| TASK TO CARRY OUT |
Transcribe the data below verbatim from the line with "Picture 2: First" to the line with "Picture 3: Row". Include both of those lines.

| PROVIDED MATERIAL |
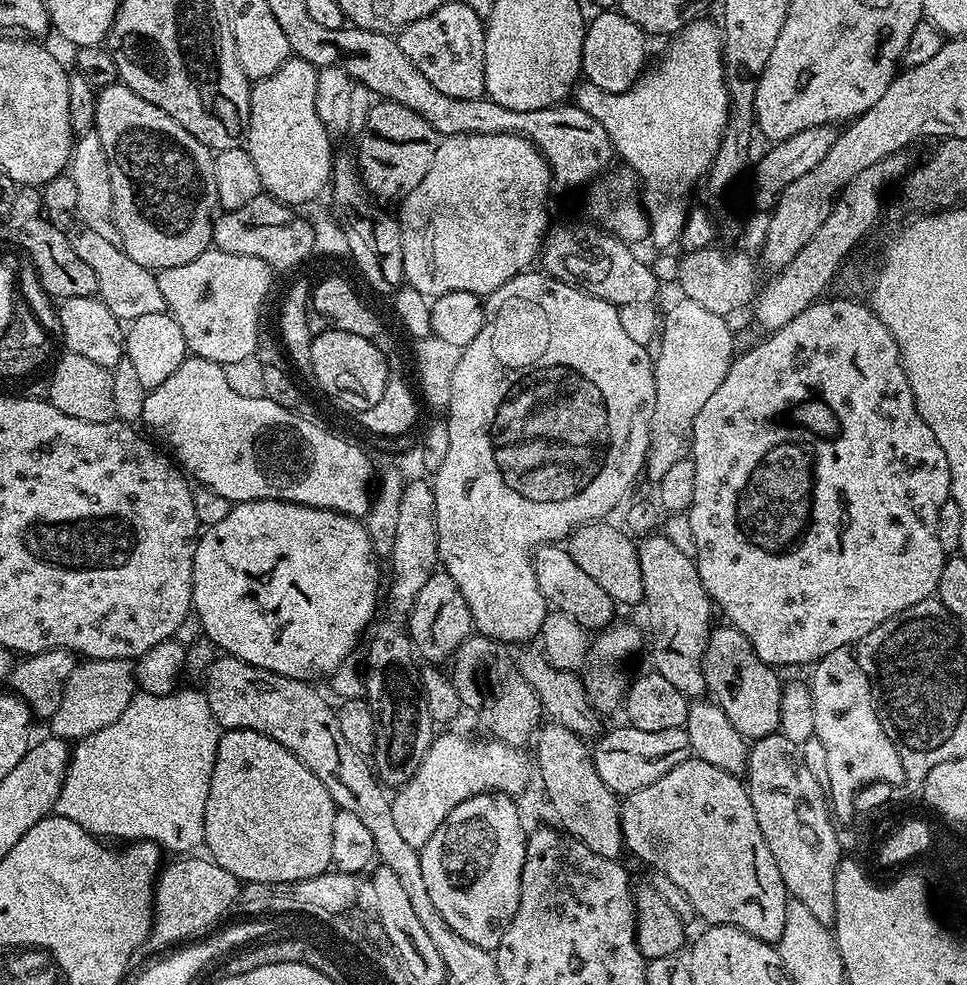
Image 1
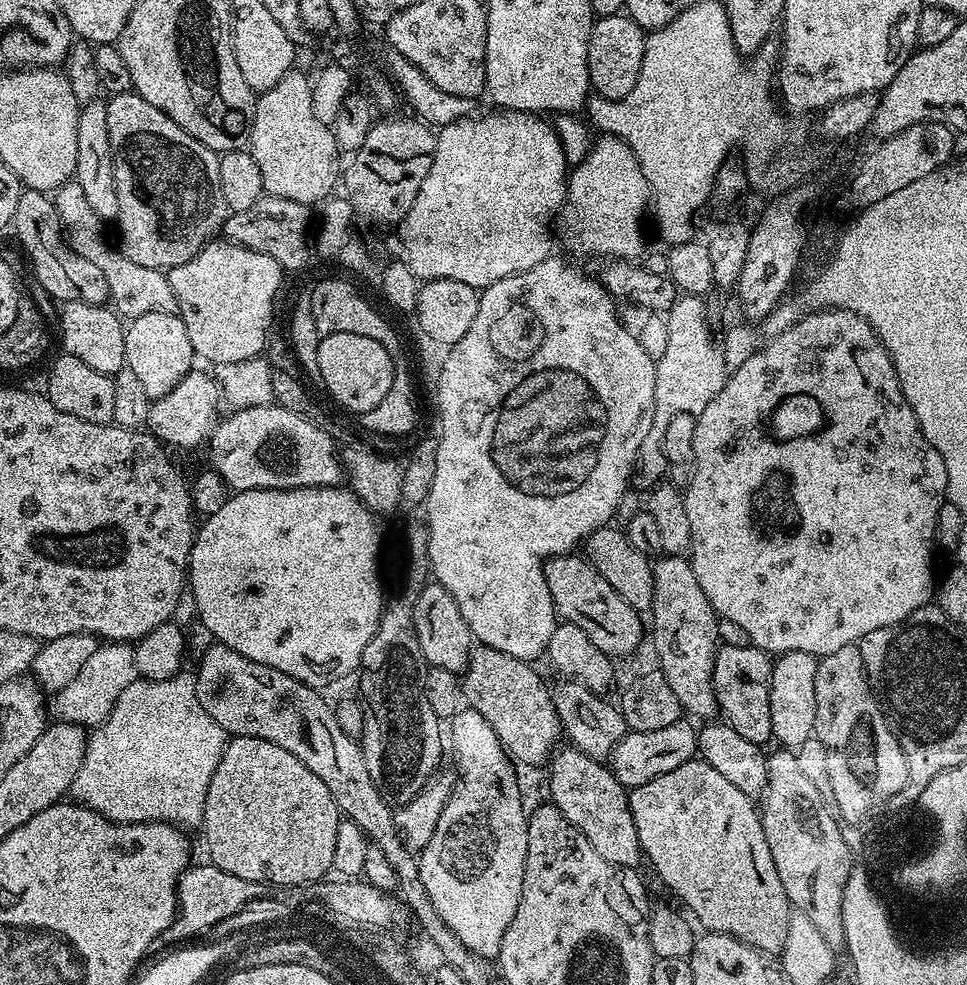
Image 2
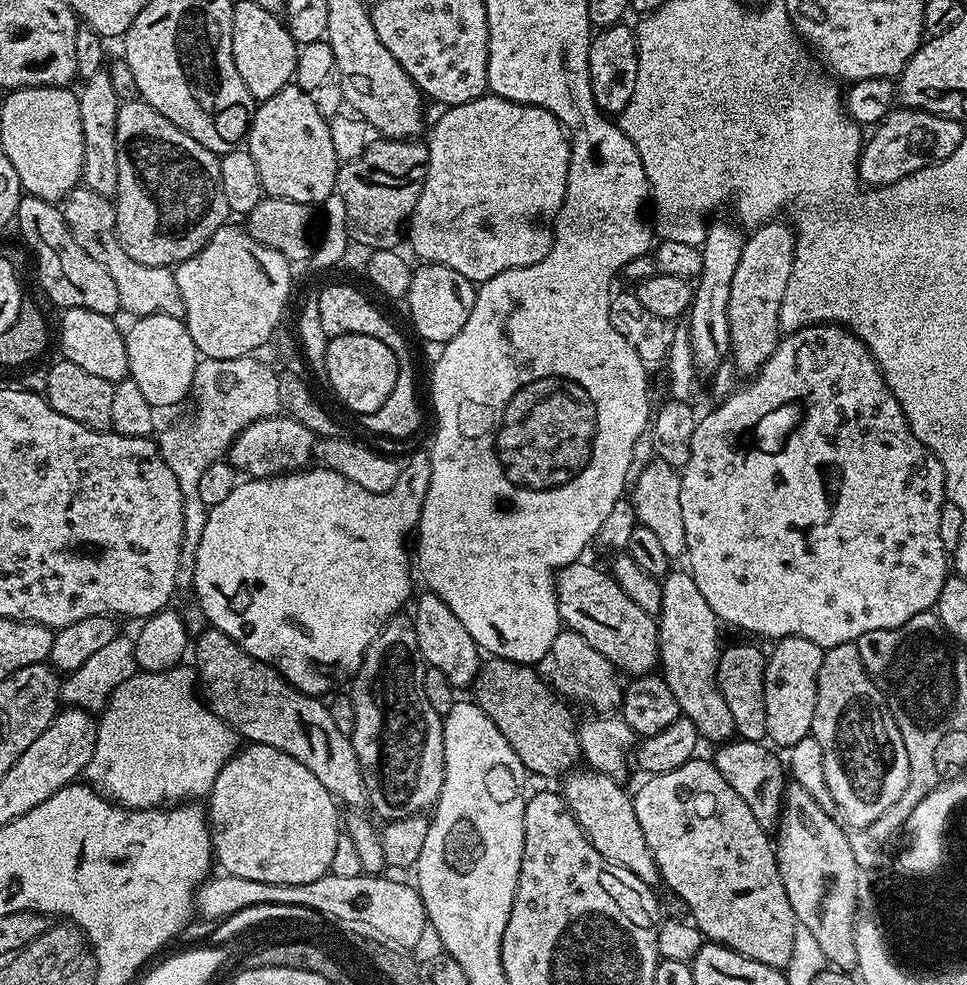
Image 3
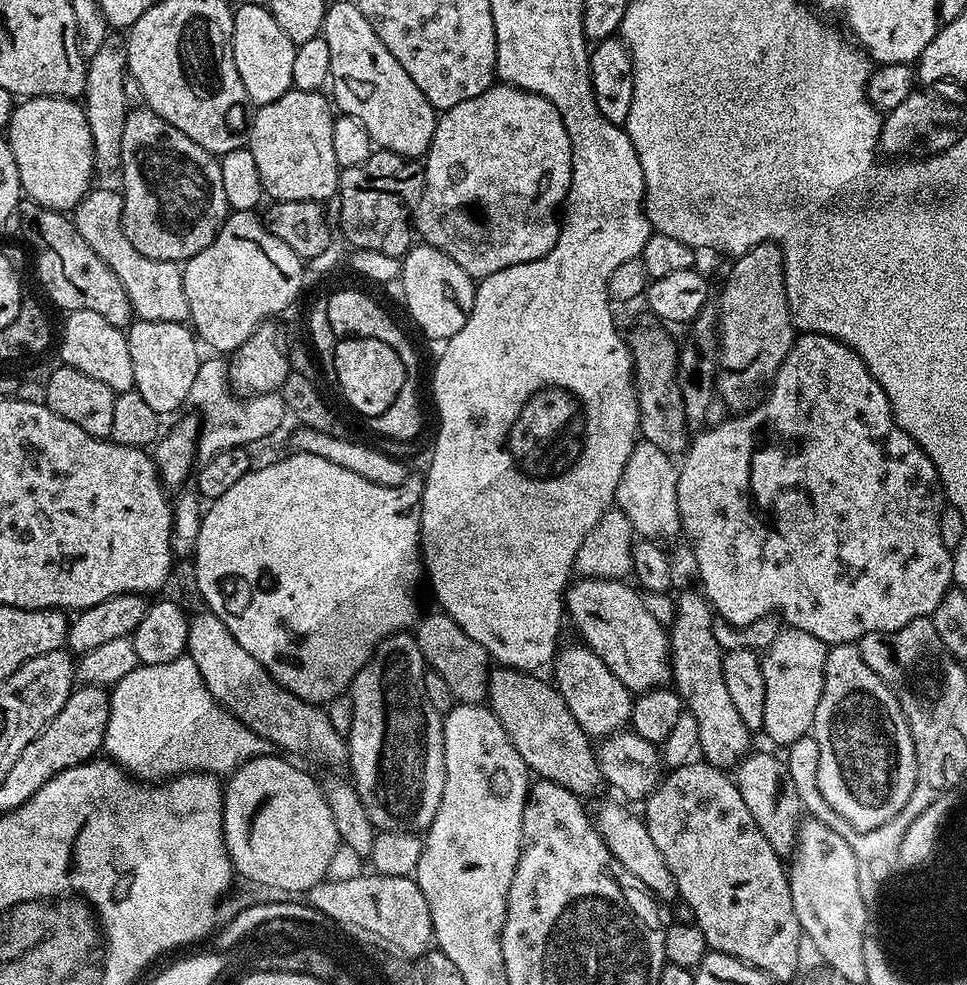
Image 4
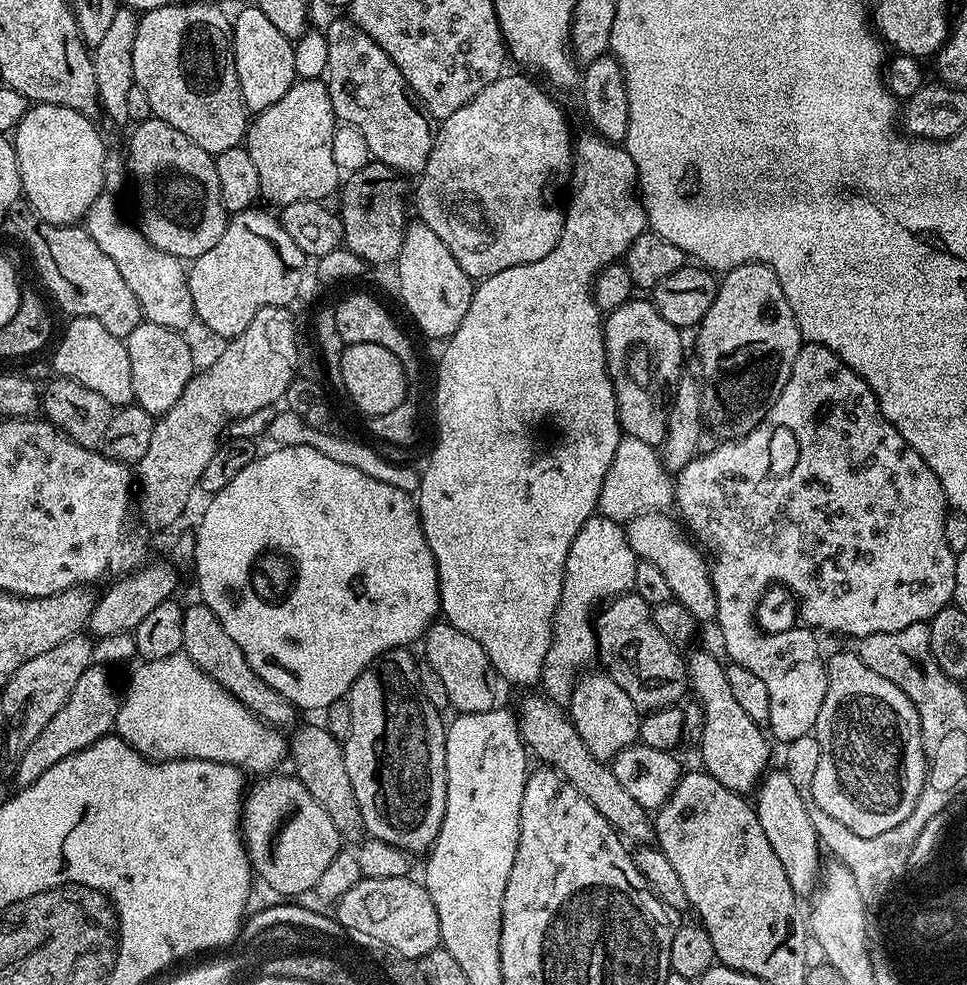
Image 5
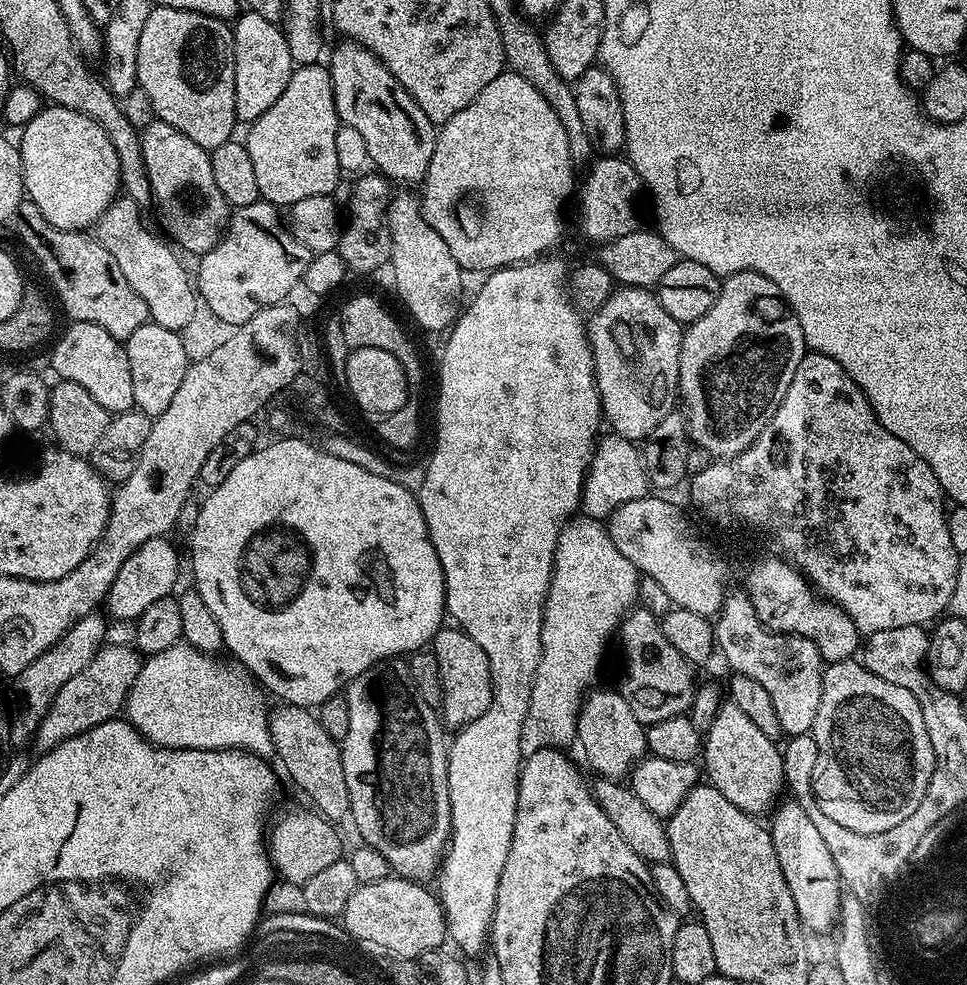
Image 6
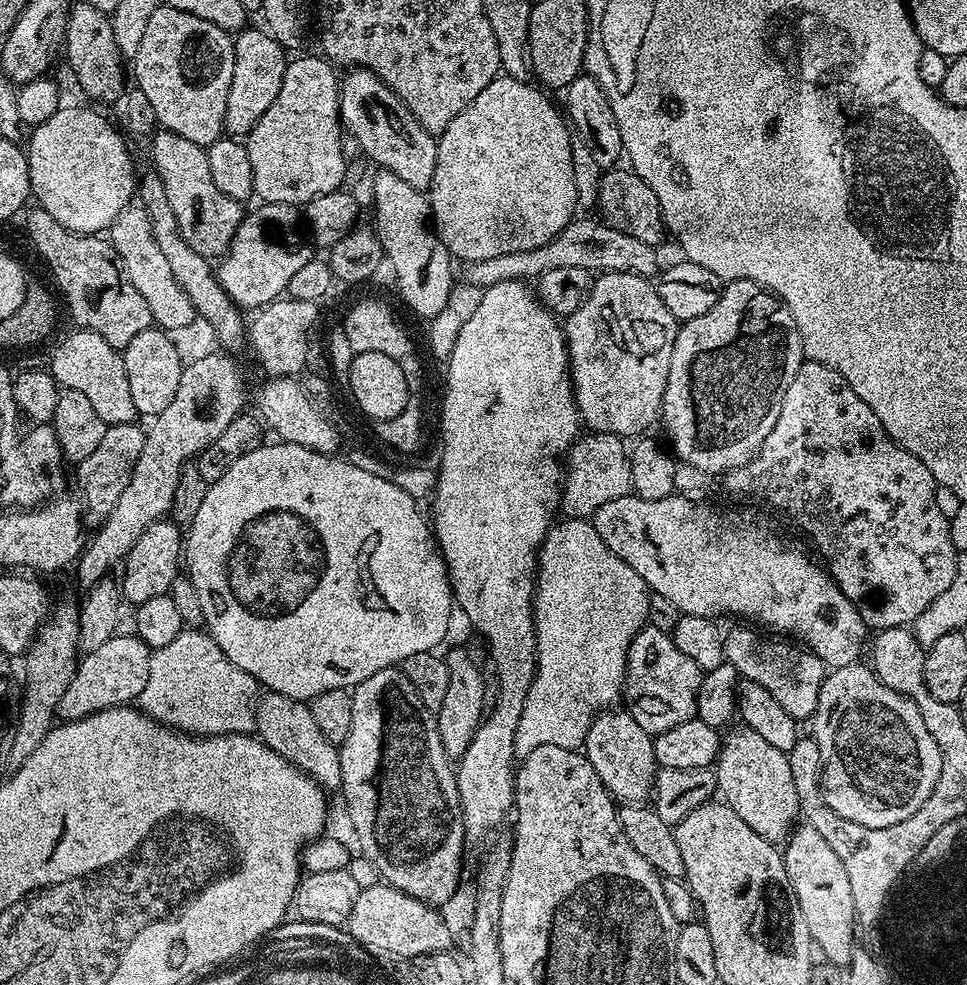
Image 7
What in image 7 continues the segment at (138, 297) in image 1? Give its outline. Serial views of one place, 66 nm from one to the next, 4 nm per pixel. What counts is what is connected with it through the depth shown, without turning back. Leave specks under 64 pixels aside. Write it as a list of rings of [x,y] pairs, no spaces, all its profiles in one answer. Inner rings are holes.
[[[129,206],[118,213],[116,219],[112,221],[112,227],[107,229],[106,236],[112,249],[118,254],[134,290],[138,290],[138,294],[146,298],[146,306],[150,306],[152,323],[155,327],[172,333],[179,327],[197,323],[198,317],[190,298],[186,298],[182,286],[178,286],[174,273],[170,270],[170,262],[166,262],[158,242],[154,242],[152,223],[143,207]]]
---
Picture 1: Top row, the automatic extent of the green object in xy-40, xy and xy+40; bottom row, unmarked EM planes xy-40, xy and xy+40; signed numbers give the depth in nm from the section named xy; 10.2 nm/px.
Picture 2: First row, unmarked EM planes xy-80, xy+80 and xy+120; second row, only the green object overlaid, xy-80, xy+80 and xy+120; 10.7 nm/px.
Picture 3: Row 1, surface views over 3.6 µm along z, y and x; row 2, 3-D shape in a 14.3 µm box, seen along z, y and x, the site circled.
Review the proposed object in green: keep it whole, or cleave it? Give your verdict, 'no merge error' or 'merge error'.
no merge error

| WRITTEN SOLUTION |
Picture 2: First row, unmarked EM planes xy-80, xy+80 and xy+120; second row, only the green object overlaid, xy-80, xy+80 and xy+120; 10.7 nm/px.
Picture 3: Row 1, surface views over 3.6 µm along z, y and x; row 2, 3-D shape in a 14.3 µm box, seen along z, y and x, the site circled.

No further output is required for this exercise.